The task → Below is a set of entries; give all of them again exactly.
↓
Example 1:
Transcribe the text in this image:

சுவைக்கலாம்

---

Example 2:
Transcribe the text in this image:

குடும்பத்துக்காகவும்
↑
Reply to the exercise →
Example 1:
Transcribe the text in this image:

சுவைக்கலாம்

---

Example 2:
Transcribe the text in this image:

குடும்பத்துக்காகவும்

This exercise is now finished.